Fage: Raramente ela esquia um pouquinho não muito
Wallace: Eu não faço muito esqui de pistas mas passeios
Fage: Nós também fazemos verdadeiras façanhas passar a noite nos refúgios dias inteiros na total ah eu o levaria com prazer conheço trilhas que poucos conhecem
Wallace: Descobri no ano passado alguns recantos quem sabe não teremos a oportunidade mas para o senhor é uma verdadeira paixão
Fage: Quando se leva uma vida como a minha
Wallace: Acelerada
Fage: O esqui é uma ruptura com tudo o que é confuso e mesquinho é se libertar da gravidade voar penetrar-se no desconhecido controlamos todos os músculos há uma espécie de harmonia entre a imensidão que nos envolve e o interior do corpo e é a minha filha com ela nos esquis somos unidos formamos uma dupla célebre em Courchevel ah o Fage e a filha dele
Wallace: A que hora costuma acordar?
Fage: Cedo estou de pé entre cinco e seis
Wallace: O que faz entre o momento que se levanta e o momento em que sai para o escritório?
Fage: Desculpe mas não estou entendendo
Wallace: Sou eu que me desculpo se a minha pergunta não foi clara
Fage: Tomo um banho
Wallace: Muito bom quente?

Exercício escrito a: Copie sem nenhuma alteração todas as entradas que aparecem abaixo, deixando as imagens fora da resposta.

Entradas fornecidas:
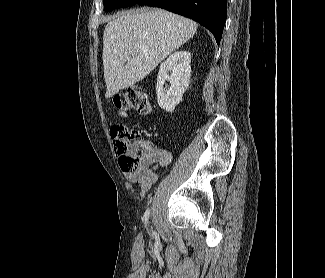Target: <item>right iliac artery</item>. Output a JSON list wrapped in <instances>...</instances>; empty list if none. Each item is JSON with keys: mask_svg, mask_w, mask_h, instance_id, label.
<instances>
[{"mask_svg": "<svg viewBox=\"0 0 325 278\" xmlns=\"http://www.w3.org/2000/svg\"><path fill=\"white\" fill-rule=\"evenodd\" d=\"M149 213H150V210L147 209L146 212H145V214H144L145 224H148Z\"/></svg>", "mask_w": 325, "mask_h": 278, "instance_id": "obj_1", "label": "right iliac artery"}]
</instances>
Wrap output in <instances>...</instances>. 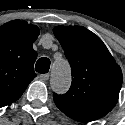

Exercício escrito b: Repita na íntegra o trecho original acima, palavra por palavra.

Resposta final a:
Target: <item>right iliac artery</item>. Output a JSON list wrapped in <instances>...</instances>; empty list if none. Each item is JSON with keys: mask_svg, mask_w, mask_h, instance_id, label.
<instances>
[{"mask_svg": "<svg viewBox=\"0 0 325 278\" xmlns=\"http://www.w3.org/2000/svg\"><path fill=\"white\" fill-rule=\"evenodd\" d=\"M149 213H150V210L147 209L146 212H145V214H144L145 224H148Z\"/></svg>", "mask_w": 325, "mask_h": 278, "instance_id": "obj_1", "label": "right iliac artery"}]
</instances>
Wrap output in <instances>...</instances>. 

Resposta final b:
Fage: Raramente ela esquia um pouquinho não muito
Wallace: Eu não faço muito esqui de pistas mas passeios
Fage: Nós também fazemos verdadeiras façanhas passar a noite nos refúgios dias inteiros na total ah eu o levaria com prazer conheço trilhas que poucos conhecem
Wallace: Descobri no ano passado alguns recantos quem sabe não teremos a oportunidade mas para o senhor é uma verdadeira paixão
Fage: Quando se leva uma vida como a minha
Wallace: Acelerada
Fage: O esqui é uma ruptura com tudo o que é confuso e mesquinho é se libertar da gravidade voar penetrar-se no desconhecido controlamos todos os músculos há uma espécie de harmonia entre a imensidão que nos envolve e o interior do corpo e é a minha filha com ela nos esquis somos unidos formamos uma dupla célebre em Courchevel ah o Fage e a filha dele
Wallace: A que hora costuma acordar?
Fage: Cedo estou de pé entre cinco e seis
Wallace: O que faz entre o momento que se levanta e o momento em que sai para o escritório?
Fage: Desculpe mas não estou entendendo
Wallace: Sou eu que me desculpo se a minha pergunta não foi clara
Fage: Tomo um banho
Wallace: Muito bom quente?